Robert racconta anche delle insicurezze accresciute dallo stesso Di Stefano, il quale sembra la tormentasse durante le prove, accusandola di non essere mai abbastanza pronta e di non conoscere la tecnica vocale. «Le urlava in continuazione: “Apri la gola!” Talvolta interrompeva bruscamente la prova e la invitava ad uscire a fare shopping. Non voleva perdere del tempo prezioso, diceva. Temperamento siciliano… Non era facile lavorare con loro. Talvolta mi chiedevano di cambiare repertorio o suonare in tonalità differenti un minuto prima di entrare in scena… bisticciavano come due adolescenti». Situazioni senza dubbio drammatiche e imbarazzanti, ma che tornano piuttosto chiare se si pensa che i due intrattenevano, in realtà, un’intima relazione. E questo aprirebbe una ulteriore parentesi sulla conflittualità dei rapporti sentimentali che tanta parte ebbero nel declino della carriera e della vita stessa di Maria Callas.
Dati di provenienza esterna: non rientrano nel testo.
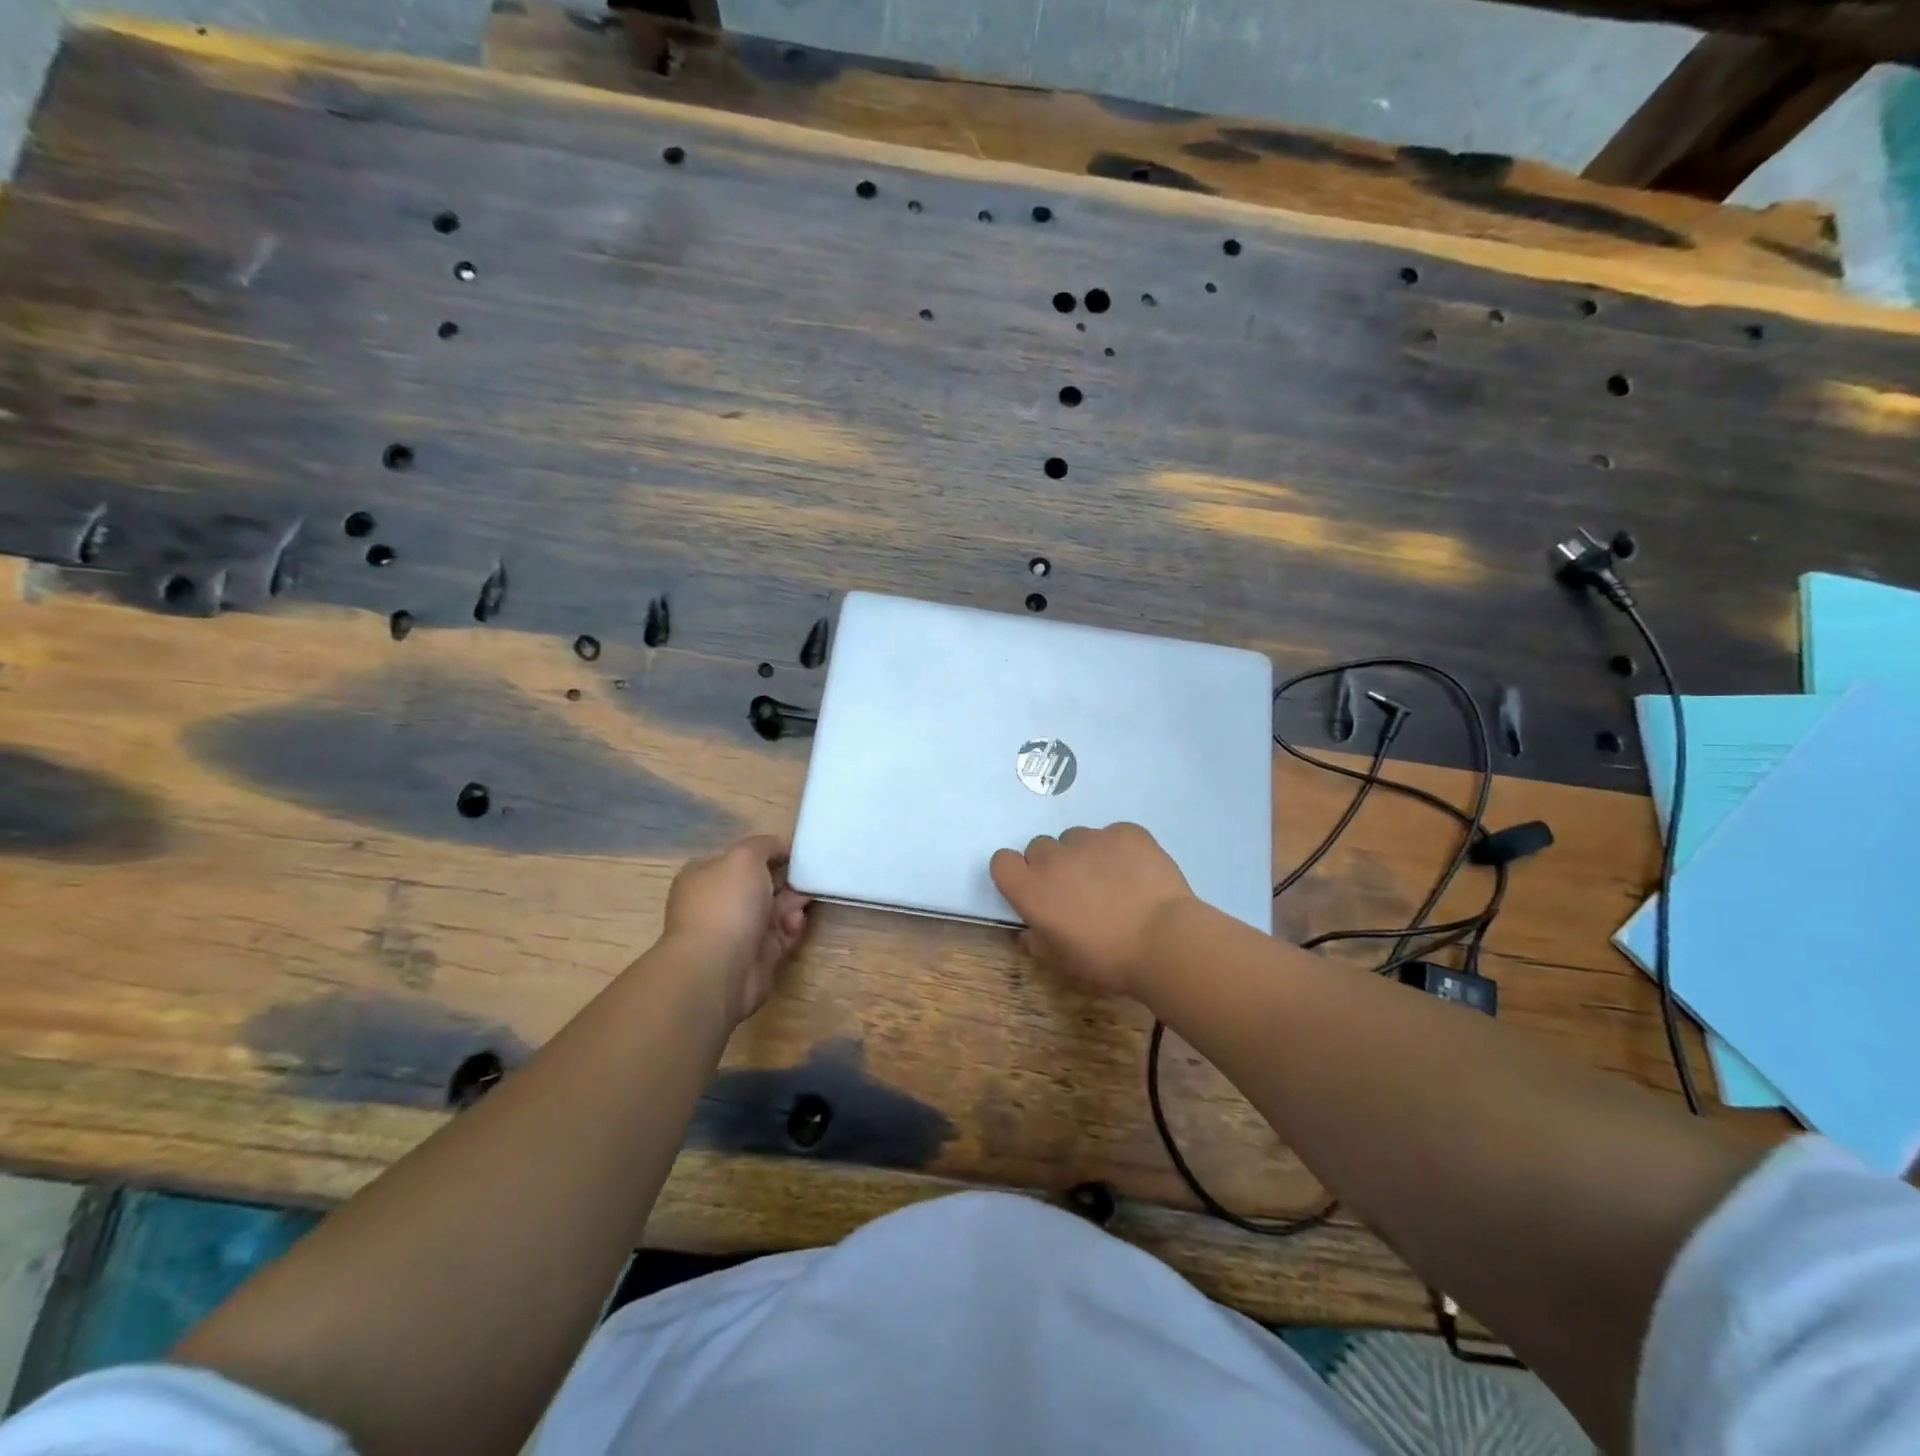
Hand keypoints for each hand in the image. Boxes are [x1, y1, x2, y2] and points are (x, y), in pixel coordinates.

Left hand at [662, 835, 811, 1024]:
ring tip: (805, 901)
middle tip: (809, 876)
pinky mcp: (756, 955)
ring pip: (773, 910)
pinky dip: (792, 927)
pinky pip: (780, 934)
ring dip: (792, 903)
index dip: (769, 854)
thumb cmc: (727, 904)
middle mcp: (718, 902)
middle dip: (786, 879)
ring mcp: (736, 931)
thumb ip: (764, 845)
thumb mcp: (745, 856)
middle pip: (760, 884)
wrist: (718, 968)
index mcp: (705, 876)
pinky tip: (796, 923)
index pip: (740, 859)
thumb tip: (778, 848)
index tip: (795, 854)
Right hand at [989, 823, 1195, 998]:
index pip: (1002, 862)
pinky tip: (1137, 873)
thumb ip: (1039, 942)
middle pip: (1040, 847)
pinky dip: (1120, 850)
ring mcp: (1090, 839)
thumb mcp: (1063, 962)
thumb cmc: (1107, 959)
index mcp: (1031, 889)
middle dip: (1052, 865)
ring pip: (1076, 838)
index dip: (1016, 873)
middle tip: (1077, 891)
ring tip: (1113, 882)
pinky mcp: (1125, 832)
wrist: (1164, 941)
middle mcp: (1054, 857)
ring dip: (1085, 855)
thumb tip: (1031, 932)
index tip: (1033, 889)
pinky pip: (1113, 835)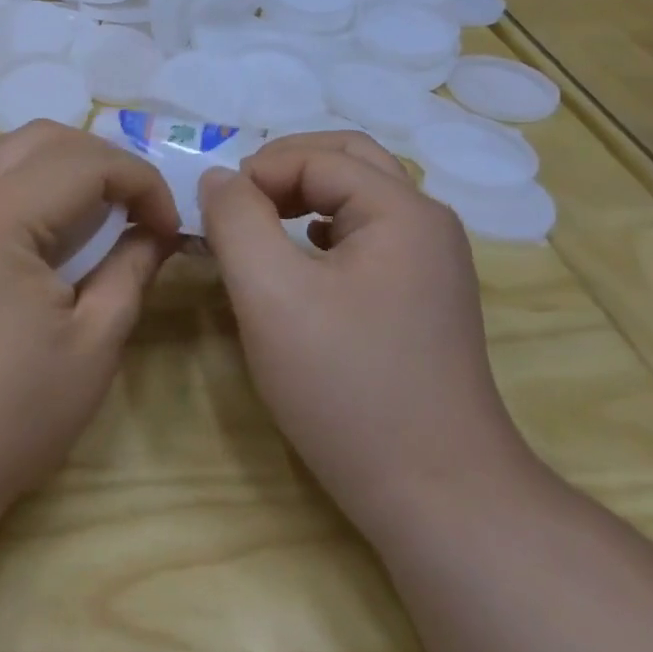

Terminata la tournée, Robert continuò a frequentare la celebre amica andando di tanto in tanto a Parigi a suonare per lei. «In realtà Maria aveva più bisogno di un amico che di un pianista – afferma Sutherland. Era molto depressa.  Mi chiamava spesso a notte fonda solo per avere un po’ di compagnia e cercare di prendere sonno. “Cosa importa?” Diceva. “Nulla ha più importanza ormai. Buonanotte, un altro giorno se ne è andato, un giorno in meno verso la fine”. Andai a farle visita nove mesi prima della sua morte. Non la rividi mai più».